─── Source data ───
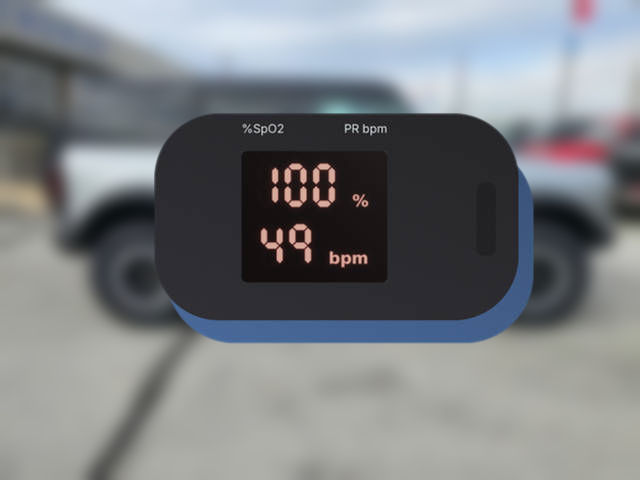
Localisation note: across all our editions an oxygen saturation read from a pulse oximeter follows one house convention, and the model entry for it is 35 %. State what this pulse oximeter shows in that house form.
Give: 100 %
───
─── Source data ───
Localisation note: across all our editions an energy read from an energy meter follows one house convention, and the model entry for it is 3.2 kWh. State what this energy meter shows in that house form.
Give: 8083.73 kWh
───
─── Source data ───
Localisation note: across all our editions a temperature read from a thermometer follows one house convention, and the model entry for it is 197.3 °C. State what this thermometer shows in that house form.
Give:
───
# What you are asked to do
Print the rows between the line containing "Localisation note: across all our editions an energy" and the line containing "Give: 8083.73 kWh", both included, reproducing each character as it stands.

# Answer below
Localisation note: across all our editions an energy read from an energy meter follows one house convention, and the model entry for it is 3.2 kWh. State what this energy meter shows in that house form.
Give: 8083.73 kWh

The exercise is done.